A model teacher-activist, Blu Greenberg was describing a phenomenon, nurturing it and living it. These three Queens women, hitting their fifties like their heroine Blu, weren’t burning bras or busting up their lives. All four were supermoms. They defied the divorce revolution by staying married for 235 years (and counting: Blu and her husband, Yitz, are still going strong). Moreover, as families imploded around them, the four raised 13 equally conventional children.
Nevertheless, they struggled, unlike either-or-ers, as pioneering traditionalists, to maintain the core values and defining structures of their delightfully boring lives. Still, they needed more of a voice, more visibility, legitimacy, recognition. This time capsule suggests how these family-friendly feminists kept their values while getting added value as women.
Today, my mom’s role model Blu Greenberg is my cherished friend and mentor. I asked her to propose ushpizot. Blu noted, shrewdly, that adding them is “a very nice, mild way to change the facts on the ground.” No zero-sum legal questions are involved, nothing’s being replaced. You simply add more learning to a lovely educational tradition.
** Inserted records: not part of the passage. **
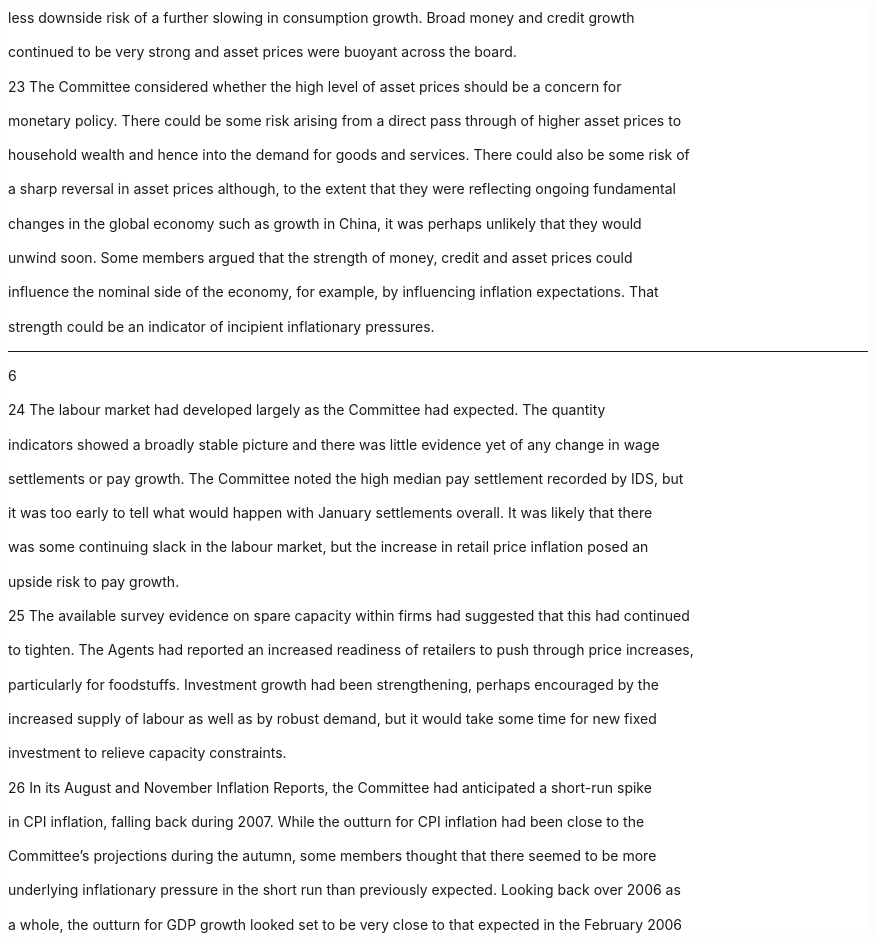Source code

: less downside risk of a further slowing in consumption growth. Broad money and credit growth

continued to be very strong and asset prices were buoyant across the board.

23 The Committee considered whether the high level of asset prices should be a concern for

monetary policy. There could be some risk arising from a direct pass through of higher asset prices to

household wealth and hence into the demand for goods and services. There could also be some risk of

a sharp reversal in asset prices although, to the extent that they were reflecting ongoing fundamental

changes in the global economy such as growth in China, it was perhaps unlikely that they would

unwind soon. Some members argued that the strength of money, credit and asset prices could

influence the nominal side of the economy, for example, by influencing inflation expectations. That

strength could be an indicator of incipient inflationary pressures.


-----

6

24 The labour market had developed largely as the Committee had expected. The quantity

indicators showed a broadly stable picture and there was little evidence yet of any change in wage

settlements or pay growth. The Committee noted the high median pay settlement recorded by IDS, but

it was too early to tell what would happen with January settlements overall. It was likely that there

was some continuing slack in the labour market, but the increase in retail price inflation posed an

upside risk to pay growth.

25 The available survey evidence on spare capacity within firms had suggested that this had continued

to tighten. The Agents had reported an increased readiness of retailers to push through price increases,

particularly for foodstuffs. Investment growth had been strengthening, perhaps encouraged by the

increased supply of labour as well as by robust demand, but it would take some time for new fixed

investment to relieve capacity constraints.

26 In its August and November Inflation Reports, the Committee had anticipated a short-run spike

in CPI inflation, falling back during 2007. While the outturn for CPI inflation had been close to the

Committee’s projections during the autumn, some members thought that there seemed to be more

underlying inflationary pressure in the short run than previously expected. Looking back over 2006 as

a whole, the outturn for GDP growth looked set to be very close to that expected in the February 2006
Blu directed me to the Jewish Orthodox Feminist Alliance, which she founded in 1997 “to expand the spiritual, ritual, intellectual and political opportunities for women within the framework of Jewish law.”
JOFA’s website proposed Eve, Sarah, Leah, Miriam, Deborah, Beruriah – the Talmudic sage – Ruth and Esther, or six legendary women educators, including Hadassah’s founder, Henrietta Szold, and the masterful Bible commentator Nechama Leibowitz. You can also go mystical, suggesting women paralleling the seven shepherds’ kabbalistic attributes: loving-kindness, might, harmony, eternal-victory, majesty, foundation, and sovereignty.
Ushpitzot, this“mild” addition, extends the runway, easing the overloaded airplane of tradition taking off in a new direction. The runway is long enough to avoid the abrupt climbs – then frequent crashes – characterizing many reforms.
A robust tradition requires creative preservation so that we remain guided by ancient wisdom in the modern world. While too many Orthodox Jews trash-talk change, too many reformers trash tradition. Better to learn from my four personal ushpizot who stretched constructively, innovating while always appreciating tradition – and God – as Mira Clivner still prays, “for making me live in a way that is fair.”
The writer is a distinguished scholar of North American history at McGill University and the author of nine books on American history and three books on Zionism. His book Never Alone: Prison, Politics, and My People, coauthored with Natan Sharansky, was just published by PublicAffairs of Hachette.